The U.S.-U.K. Trade and Investment Working Group’s first meeting took place in Washington D.C. earlier this week. Rather like the working group set up between Britain and India to explore post-Brexit opportunities, the meetings cannot involve negotiations on a free trade deal, but can explore the potential of what could happen after Britain exits.

Striking such deals will be crucial for the government to be able to push forward with its plans to leave the EU Customs Union, which creates an area-wide tariff free zone, but requires member states to come to joint trading arrangements.

Latest controversy

The latest controversy over food standards — and in particular U.S. demands to allow the export of cheaper poultry washed in chlorine — highlights the difficulties of this process.
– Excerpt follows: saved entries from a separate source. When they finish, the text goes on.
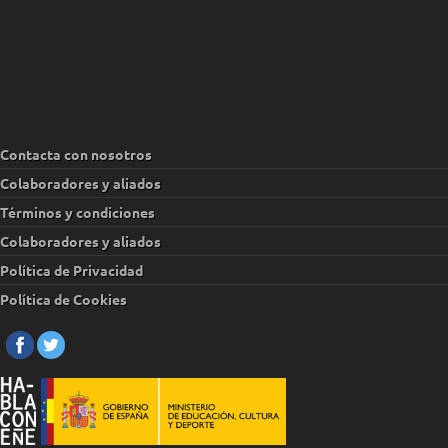
Contacta con nosotros
Colaboradores y aliados
Términos y condiciones
Colaboradores y aliados
Política de Privacidad
Política de Cookies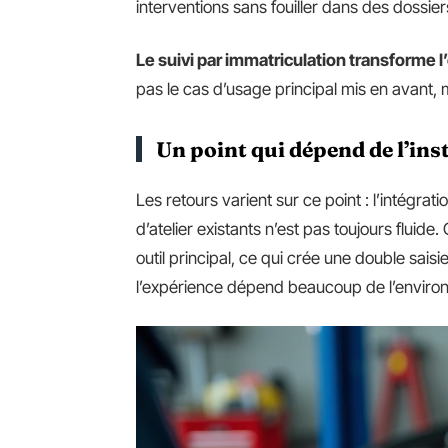
interventions sans fouiller dans des dossier
Le suivi par immatriculation transforme l’
pas le cas d’usage principal mis en avant, mai
Un point qui dépend de l’ins
Les retours varient sur ce point : l’intégrati
d’atelier existants n’est pas toujours fluide. 
outil principal, ce qui crée une double saisi
l’expérience dépend beaucoup de l’environ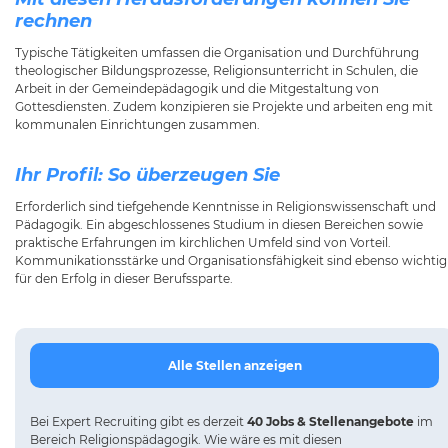
rechnen
Typische Tätigkeiten umfassen die Organisation und Durchführung
theologischer Bildungsprozesse, Religionsunterricht in Schulen, die
Arbeit in der Gemeindepädagogik und die Mitgestaltung von
Gottesdiensten. Zudem konzipieren sie Projekte und arbeiten eng mit
kommunalen Einrichtungen zusammen.
Ihr Profil: So überzeugen Sie
Erforderlich sind tiefgehende Kenntnisse in Religionswissenschaft und
Pädagogik. Ein abgeschlossenes Studium in diesen Bereichen sowie
praktische Erfahrungen im kirchlichen Umfeld sind von Vorteil.
Kommunikationsstärke und Organisationsfähigkeit sind ebenso wichtig
für den Erfolg in dieser Berufssparte.
Alle Stellen anzeigen
Bei
Expert Recruiting
gibt es derzeit
40 Jobs & Stellenangebote
im
Bereich Religionspädagogik.
Wie wäre es mit diesen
The government, eager to show that it was “taking back control”, does not want to simply capitulate to demands of stronger nations just to secure trade deals.

Chlorine-washed chicken is currently banned under EU regulations, and public concern about such chicken coming to the U.K. remains high.

Europe’s reasoning for the ban is not because of the impact of the chlorine per se, but because the use of chlorine to wash the chicken leads to laxer safety standards, with poultry producers relying on this to “clean” the chicken.

“The issue of access to European poultry markets is a long-standing one for the U.S. and its vast chicken exporting industry,” wrote the Adam Smith Institute in a recent report, in which it said that to “nimbly” negotiate the trade deals it wanted post-Brexit, it would have to “compromise in allowing potential partners access to parts of its economy that the EU would never have accepted… Some of the country’s most influential lobbyists have made clear that they are keen on pressing for chlorinated chicken to be part of any U.S.-U.K. trade deal.”

Split within govt.

Trade secretary Liam Fox has dismissed concerns about chlorine-washed chicken as a “detail” at the very end of a sector of a potential free trade agreement, though Britain’s Environment Secretary Michael Gove said on Wednesday that Britain would not allow any lowering of standards in trade deals sought, including chlorinated chicken, highlighting the split within the U.K. government on the issue.

The British Poultry Council, which represents the sector, warned on Tuesday against the import of chlorine-washed chicken, warning it would be a “betrayal” to British farmers and an action that would “throw away British farming... a secure post-Brexit deal must be about Britain’s future food security and safety”.

While it may appear a small issue, it is reflective of wider concerns about a relaxation of standards and changes as Britain seeks to step up trade globally.

The British Medical Association and others have warned the government about the need to protect the NHS from privatisation in the event of a U.S.-U.K. trade deal, while there are fears that by relaxing its standards on a range of things, it will be harder for Britain to trade with the rest of the EU, which will maintain rigorous standards.